Already at admission, after two weeks of increasing symptoms, concerns about future damage to peripheral structures in the patient’s fingers were raised. Despite a very severe effect on the digital circulation with limited necrosis on the fingertips, the nailfold capillaries did not show any signs of vasculitis or morphological abnormalities as in systemic scleroderma in our patient. Other signs or symptoms of systemic inflammatory disease were also lacking. Still, introduction of prednisolone after the diagnostic work-up, to decrease the activity of possible vasculitis, was considered inevitable. Pain slowly decreased and prednisolone had a possible, but not proven, effect. The occurrence and verification of anti-Scl-70 antibodies using all three methods described above led to the question if the girl was developing juvenile systemic sclerosis. Double immune diffusion is the most specific for systemic sclerosis of these methods [7]. The results on anti-Scl-70 antibodies arrived 12 days after admission and blood sampling and 12 days after introduction of prednisolone. At that time, the circulatory status of her fingers was improved, but still very poor, and pain had decreased. Doppler evaluation of arterial blood flow indicated that it was reduced in the distal phalanxes of the affected fingers. After consultation with other specialists, iloprost infusions were introduced 15 days after admission. Peripheral circulation slowly improved. We never performed a follow-up arterial Doppler, as the patient did not have any symptoms of reactive circulation at all prior to commencing ethosuximide and the symptoms eventually resolved completely.

In previously published pediatric case reports related to administration of ethosuximide, the children fulfilled the criteria for SLE to varying degrees. Syndromes suggestive of SLE have been presented, including fever, malar rash, arthritis, and lymphadenopathy, as well as cases of pleural effusions and myocarditis or pericarditis [8]. The signs and symptoms most often faded within months after treatment cessation [4, 5, 8] and only in one case included painful, erythematous areas on the fingertips [4]. The impact has been described as having a lupus-like clinical presentation with nephritis, also fading within months [9], though in one case with continuous SLE with nephritis continuing after cessation of ethosuximide [8]. Ethosuximide is one of the drugs known to induce sclerotic lesions in the skin, but this would not lead to RP or positive ANA [10].

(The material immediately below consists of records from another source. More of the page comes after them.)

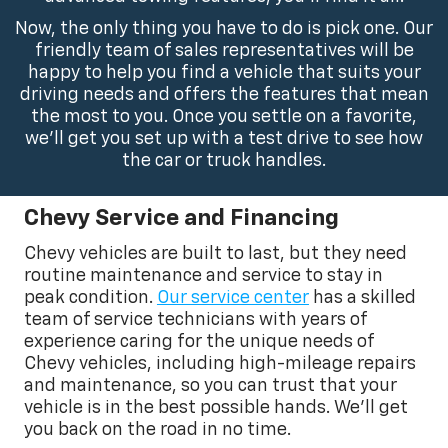
Now, the only thing you have to do is pick one. Our
friendly team of sales representatives will be
happy to help you find a vehicle that suits your
driving needs and offers the features that mean
the most to you. Once you settle on a favorite,
we’ll get you set up with a test drive to see how
the car or truck handles.
Chevy Service and Financing
Chevy vehicles are built to last, but they need
routine maintenance and service to stay in
peak condition.
Our service center
has a skilled
team of service technicians with years of
experience caring for the unique needs of
Chevy vehicles, including high-mileage repairs
and maintenance, so you can trust that your
vehicle is in the best possible hands. We’ll get
you back on the road in no time.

Analysis of anti-Scl-70 antibodies with immunodiffusion is useful in distinguishing systemic sclerosis patients from healthy controls [11] and patients with other connective tissue diseases. Anti-Scl-70 antibodies occur in up to 25% of patients with SLE [12]. Antinuclear antibodies may be found in serum from children who are receiving anti-convulsants, but we have not found any reports on the occurrence of anti-Scl-70 antibodies in those children. The concentration of disease-specific antibodies normally stays increased in patients with systemic sclerosis, but may decrease in milder cases [13]. In our patient, they could no longer be detected after eleven months.

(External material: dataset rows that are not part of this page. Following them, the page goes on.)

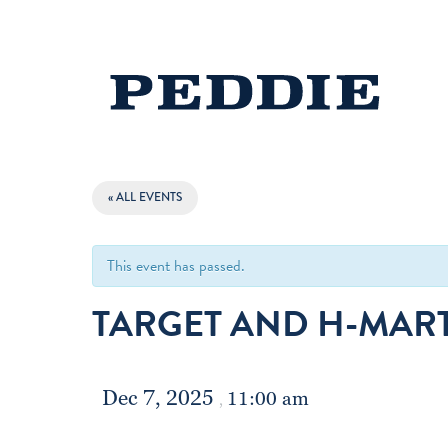
« ALL EVENTS
This event has passed.
TARGET AND H-MART
Dec 7, 2025
11:00 am
,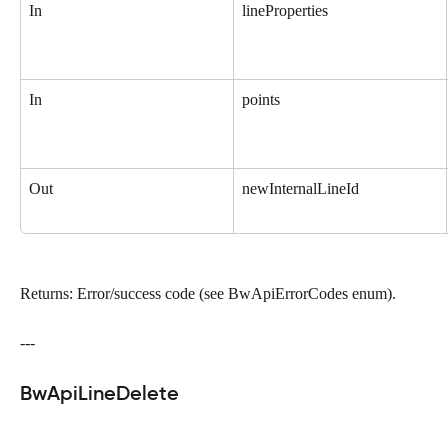
In
lineProperties
In
points
Out
newInternalLineId
Returns: Error/success code (see BwApiErrorCodes enum).
---
BwApiLineDelete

Secondary RP has been shown to be associated with microvascular peripheral endothelial dysfunction [14], which is not the case for primary RP. This opens for development of methods to distinguish between primary and secondary RP using quantitative nailfold capillaroscopy [15]. Nailfold capillaroscopy for RP may be helpful in pediatric rheumatology, at least for distinguishing a possible development of systemic scleroderma from other forms of RP, like idiopathic, primary RP, or RP caused by medication. However, capillary density varies with age and studies on normal age-related patterns are lacking [16].

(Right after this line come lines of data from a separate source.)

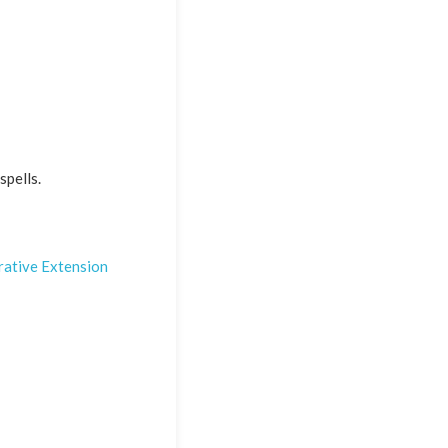
spells.
ative Extension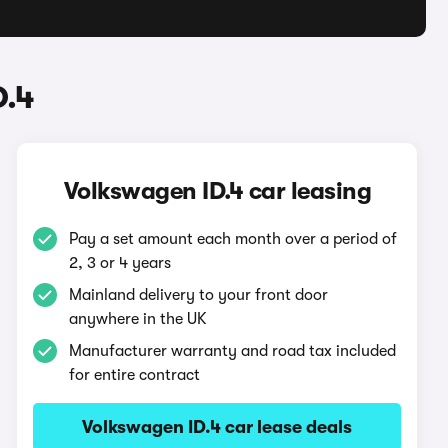
D.4
Volkswagen ID.4 car leasing
Pay a set amount each month over a period of
2, 3 or 4 years
Mainland delivery to your front door
anywhere in the UK
Manufacturer warranty and road tax included
for entire contract
Volkswagen ID.4 car lease deals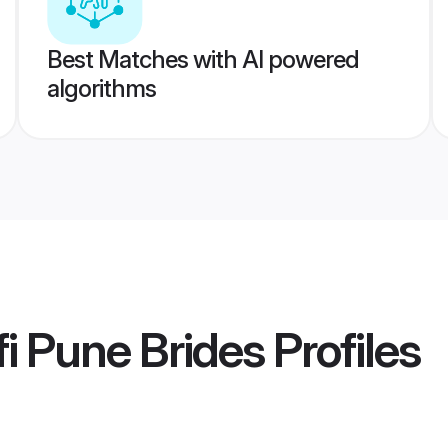
Best Matches with AI powered
algorithms
i Pune Brides
Profiles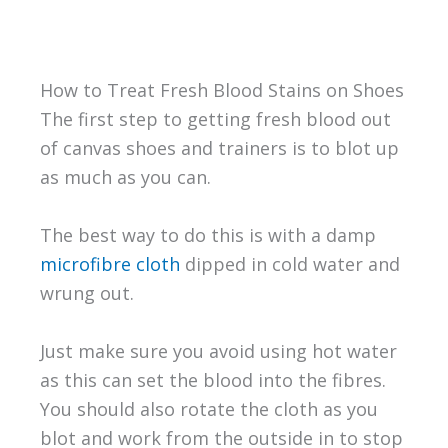
How to Treat Fresh Blood Stains on Shoes
The first step to getting fresh blood out
of canvas shoes and trainers is to blot up
as much as you can.
The best way to do this is with a damp
microfibre cloth
dipped in cold water and
wrung out.
Just make sure you avoid using hot water
as this can set the blood into the fibres.
You should also rotate the cloth as you
blot and work from the outside in to stop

The transient severe RP and Anti-Scl-70 antibodies in our patient raised diagnostic and prognostic questions. Could a transient injury to endothelial cells have led to severe vasoconstriction, or did the anti-Scl-70 antibodies indicate an antibody/antigen reaction causing vasoconstriction? Ultimately, we made the diagnosis of transient vasculopathy in the presence of autoantibodies.

Conclusion

Ethosuximide may cause severe Raynaud’s phenomenon with a transient increase in anti-Scl-70 antibodies.